Researchers analysed 10,500 individual public service providers across 18 countries and found that 86 percent of these are on-line, an increase of 12 percent in one year. On-line services fall into four general categories: income-generating services for items like taxes and social contributions; registration services, related to recording data for events like births, deaths, marriages; public services funded through taxation (such as public libraries); and permits and licences, granted by public bodies to allow the construction of a house, establishment of a business and so on.
Income-generating services have become the most developed on-line across Europe, but researchers said that substantial improvement is needed in the area of permits and licences.

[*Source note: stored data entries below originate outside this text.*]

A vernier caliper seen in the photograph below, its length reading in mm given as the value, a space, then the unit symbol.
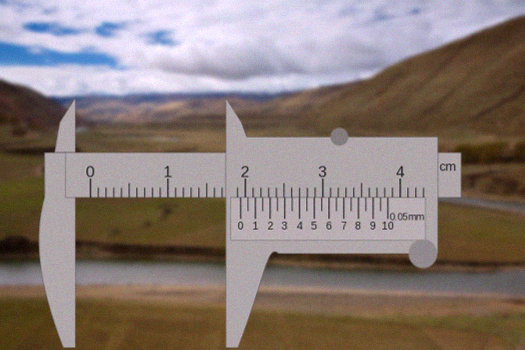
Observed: 19.4 mm
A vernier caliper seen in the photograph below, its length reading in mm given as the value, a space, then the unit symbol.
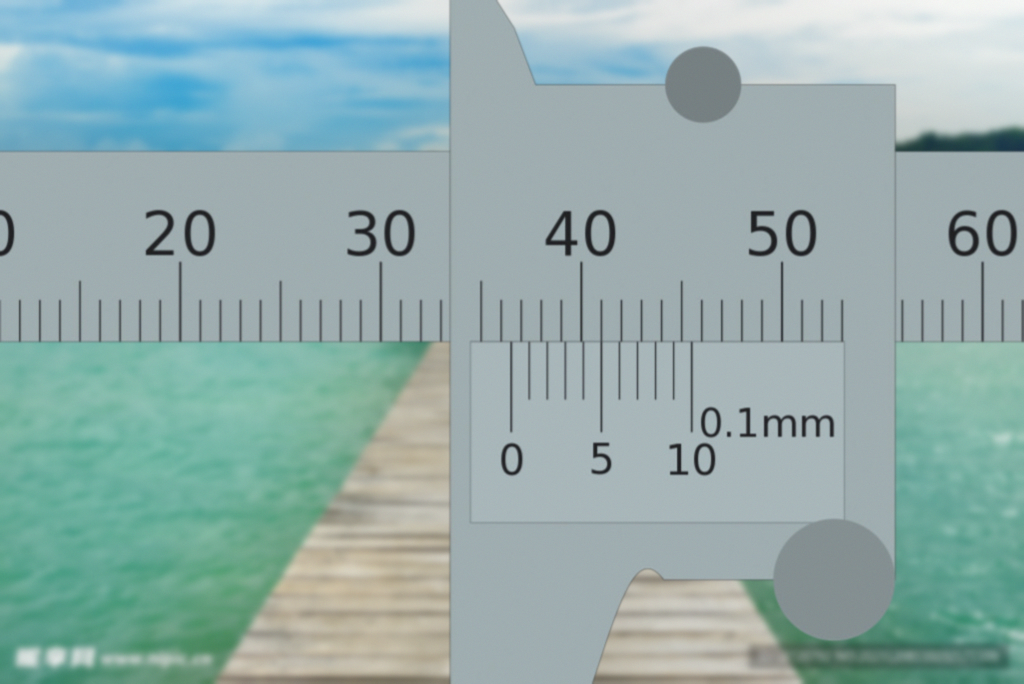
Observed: 36.5 mm
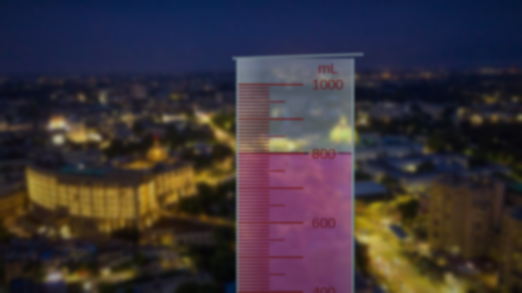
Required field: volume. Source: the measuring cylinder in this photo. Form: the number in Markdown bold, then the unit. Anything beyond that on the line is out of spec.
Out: **800** mL
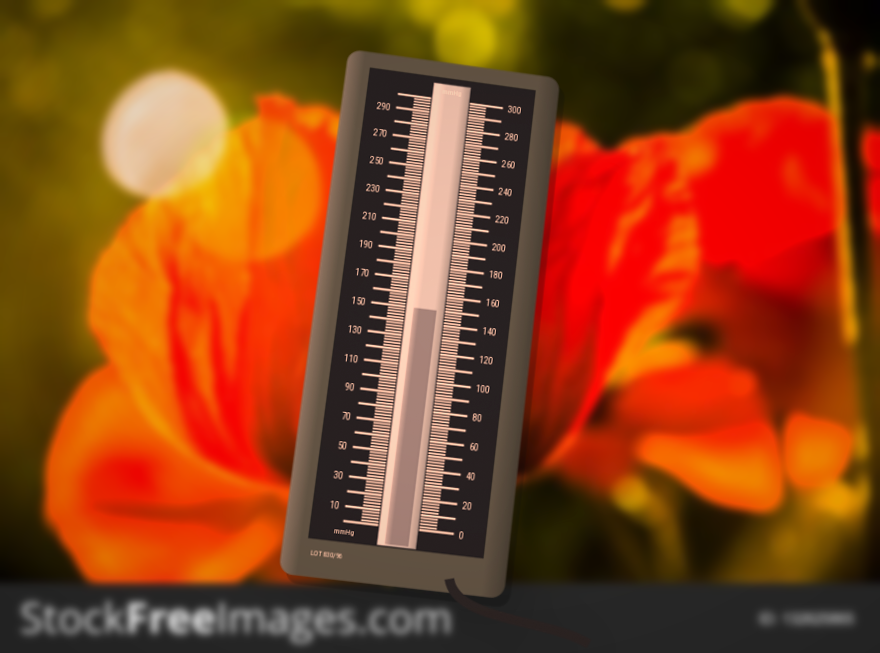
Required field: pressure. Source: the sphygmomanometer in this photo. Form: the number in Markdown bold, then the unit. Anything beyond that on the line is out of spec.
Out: **150** mmHg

A worrying gap is also growing between on-line services aimed at businesses and those aimed at citizens. In nearly every country surveyed, the sophistication of the services for business is greater than that of services for citizens, and the number of business services available on-line grew 19 percent during the year, compared to just 12 percent growth for citizen services.
"Further growth beyond the stage of interactivity requires a clear political vision and committed leadership to e-government as an integral part of a national governmental change programme," the researchers concluded in the report, noting also that a greater emphasis on the citizen was also required.
The goal is not just to make services available on-line, but to accomplish a more fundamental shift toward government that is focussed on citizens and organised according to their needs, rather than bound by traditional ways of working.
"E-government in Europe should now focus more closely on the transformation of government authorities into customer-oriented service providers," said European Commissioner Erkki Liikanen, commenting on the report.